In this era of fast-paced technology, more and more organizations and teams are moving towards agile practices with rapidly evolving software development lifecycles. With that, Continuous Delivery (CD) has become a major part of the DevOps process, where the whole software release process is automated—the build, the testing, the deployment.

With the popularity of Kubernetes for developing containerized applications, the need is growing for a reliable continuous delivery platform with native support for deployments on Kubernetes clusters.

In this article, we will explore Spinnaker, one tool that facilitates integrating Kubernetes into a CD pipeline.

(This article is part of our Kubernetes Guide. Use the right-hand menu to navigate.)

What is Spinnaker?

Spinnaker Spinnaker is an open-source continuous delivery platform targeted at multi-cloud deployments. Initially developed by Netflix as a successor for their internal Asgard platform, Spinnaker has now evolved into a standalone continuous delivery platform.

Spinnaker provides the necessary tools to manage your code from commit to multi-cloud delivery with its powerful abstraction layer.

(Read our comprehensive Spinnaker introduction.)

Spinnaker features

Let’s look at Spinnaker’s key features.

### Aim A
In the article on Spinnaker, which company first developed the platform?
### Aim B
Reproduce the Spinnaker article word for word from "Spinnaker provides the" to "comprehensive Spinnaker introduction.)".
### Aim C
Extend the Spinnaker article by writing the passage that would follow its final sentence.

### Available data
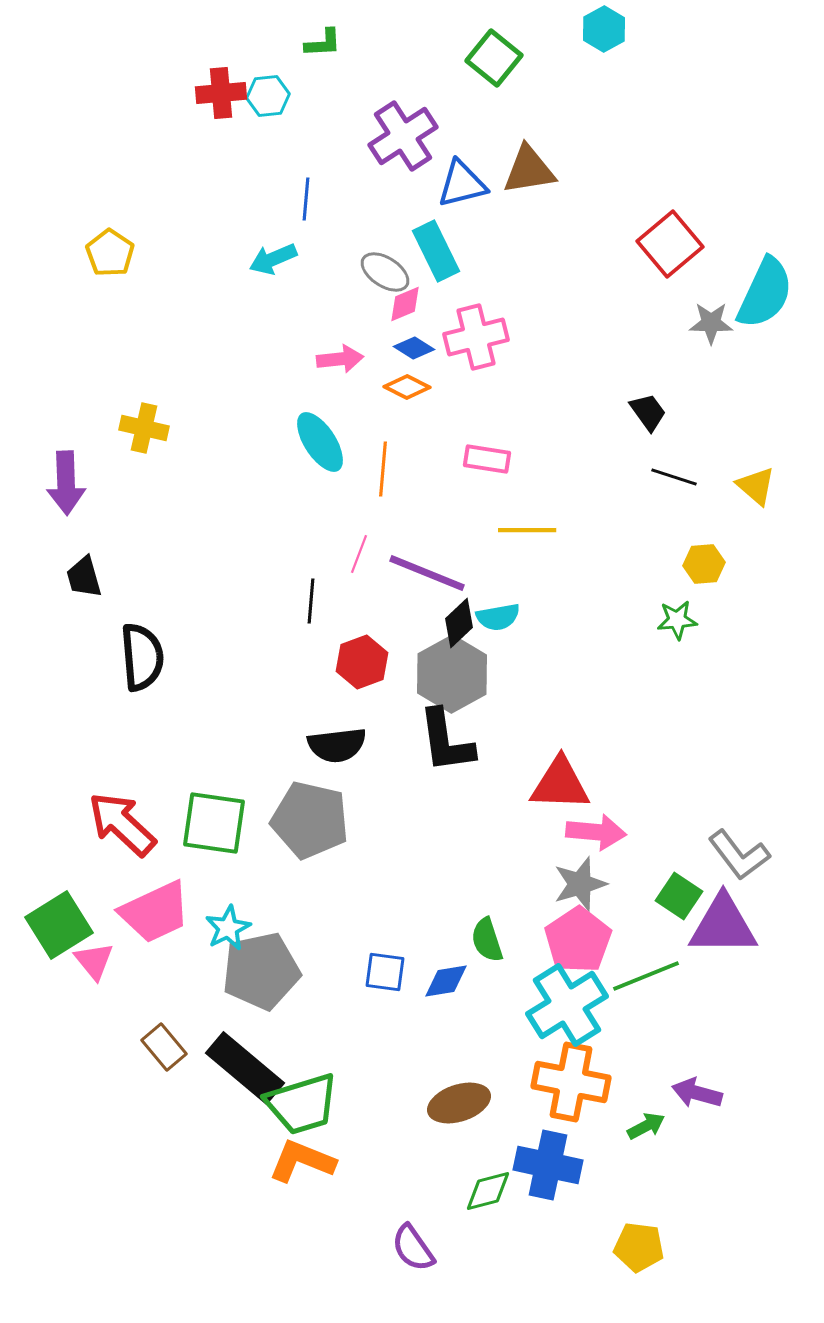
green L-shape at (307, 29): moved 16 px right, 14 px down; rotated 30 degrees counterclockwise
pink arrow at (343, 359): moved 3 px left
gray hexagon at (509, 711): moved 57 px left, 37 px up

### Exercise output A
Netflix developed Spinnaker.

### Exercise output B
Spinnaker provides the necessary tools to manage your code from commit to multi-cloud delivery with its powerful abstraction layer.

(Read our comprehensive Spinnaker introduction.)

### Exercise output C
Spinnaker Key Features

Multi-cloud deployment

Spinnaker natively supports deploying applications in multiple cloud providers. It supports cloud platforms such as AWS, Azure, GCP, Oracle Cloud, Cloud Foundry, and OpenStack.

CI integrations

Spinnaker’s robust and automated release pipelines can be easily integrated with other tools such as:

  • Jenkins
  • Travis CI
  • Git event
  • CRON jobs

This allows developers to effectively carry out various tasks from artifact collection to pipeline triggering.

Monitoring & notification integrations

Spinnaker can be easily integrated with monitoring solutions such as Datadog, Prometheus, SignalFx, and Stackdriver for metrics collection and analysis.

Additionally, you can configure Spinnaker to work with services such as Slack, HipChat, SMS to provide notifications.

Support for different deployment strategies

Spinnaker includes built-in deployment strategies like highlander, canary, and red/black and can be easily configured to adapt to any custom deployment strategy.

Additionally, Spinnaker’s ability to create and deploy immutable images allows developers to:

  • Deploy faster with easier rollbacks
  • Handle config drift issues much more effectively.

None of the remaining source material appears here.